The public man is always two wholly different personalities. There is the man the public sees--and fancies it knows. There is the man known only to his intimates, known imperfectly to them, perhaps an unknown quant.i.ty even to himself until the necessity for decisive action reveals him to himself and to those in a position to see what he really did. Unfortunately, it is not the man the public sees but the hidden man who is elected to the office. Nothing could be falser than the old saw that sooner or later a man stands revealed. Sometimes, as we well know, history has not found out a man after a thousand years of studying him. And the most familiar, the most constantly observed men in public life often round out a long career without ever having aroused in the public more than a faint and formless suspicion as to the truth about them.

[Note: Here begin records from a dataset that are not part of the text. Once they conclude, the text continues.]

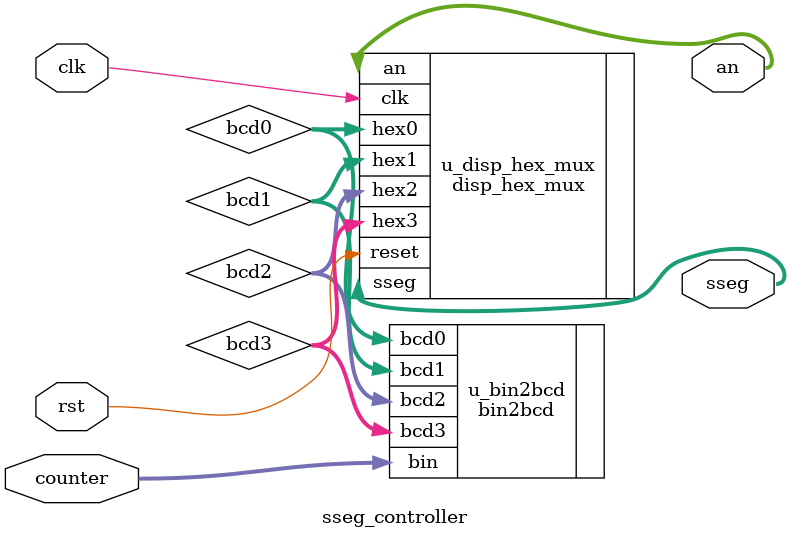
<source format=sv>
module sseg_controller (
    input   logic        clk,     
    input   logic        rst,   
    input   logic [31:0] counter,

    output  logic [6:0]  sseg,
    output  logic [3:0]  an
);

// Internal signals
wire [3:0] bcd3, bcd2, bcd1, bcd0;



// Instances

bin2bcd u_bin2bcd (
    .bcd0(bcd0), 
    .bcd1(bcd1), 
    .bcd2(bcd2), 
    .bcd3(bcd3), 
    .bin (counter) 
);



disp_hex_mux u_disp_hex_mux (
    .an   (an),
    .clk  (clk),
    .hex0 (bcd0),
    .hex1 (bcd1),
    .hex2 (bcd2),
    .hex3 (bcd3),
    .reset(rst),
    .sseg (sseg) 
);
    
endmodule
</source>
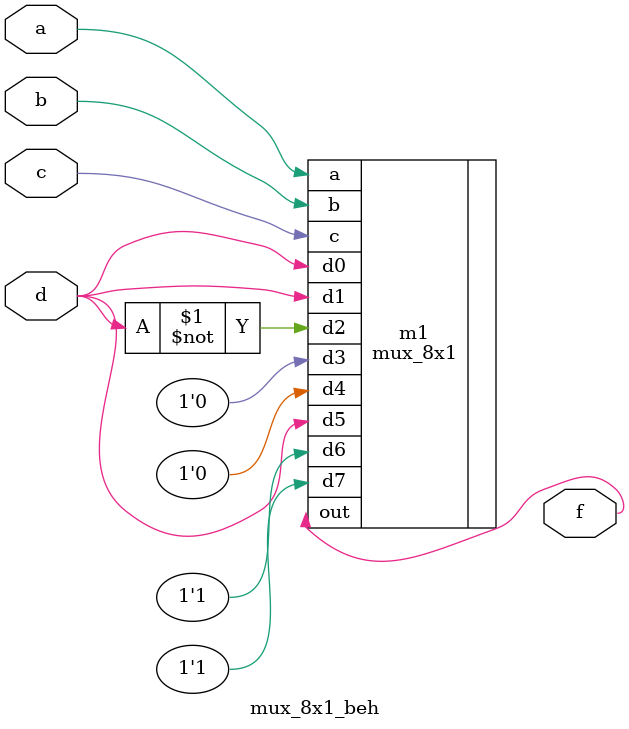
<source format=v>
module mux_8x1_beh(a,b,c,d,f);
    input a,b,c,d;
    output wire f;
    mux_8x1 m1(
        .d0(d),
        .d1(d),
        .d2(~d),
        .d3(1'b0),
        .d4(1'b0),
        .d5(d),
        .d6(1'b1),
        .d7(1'b1),
        .c(c),
        .b(b),
        .a(a),
        .out(f)
    );
endmodule
</source>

The chief reason for this is that, in studying a character, no one is content with the plain and easy way of reaching an understanding of it--the way of looking only at its ACTS. We all love to dabble in the metaphysical, to examine and weigh motives and intentions, to compare ourselves and make wildly erroneous judgment inevitable by listening to the man's WORDS--his professions, always more or less dishonest, though perhaps not always deliberately so.

In that Remsen City campaign the one party that could profit by the full and clear truth, and therefore was eager for the truth as to everything and everybody, was the Workingmen's League. The Kelly crowd, the House gang, the Citizens' Alliance, all had their ugly secrets, their secret intentions different from their public professions. All these were seeking office and power with a view to increasing or perpetuating or protecting various abuses, however ardently they might attack, might perhaps honestly intend to end, certain other and much smaller abuses. The Workingmen's League said that it would end every abuse existing law did not securely protect, and it meant what it said.

Its campaign fund was the dues paid in by its members and the profits from the New Day. Its financial books were open for free inspection.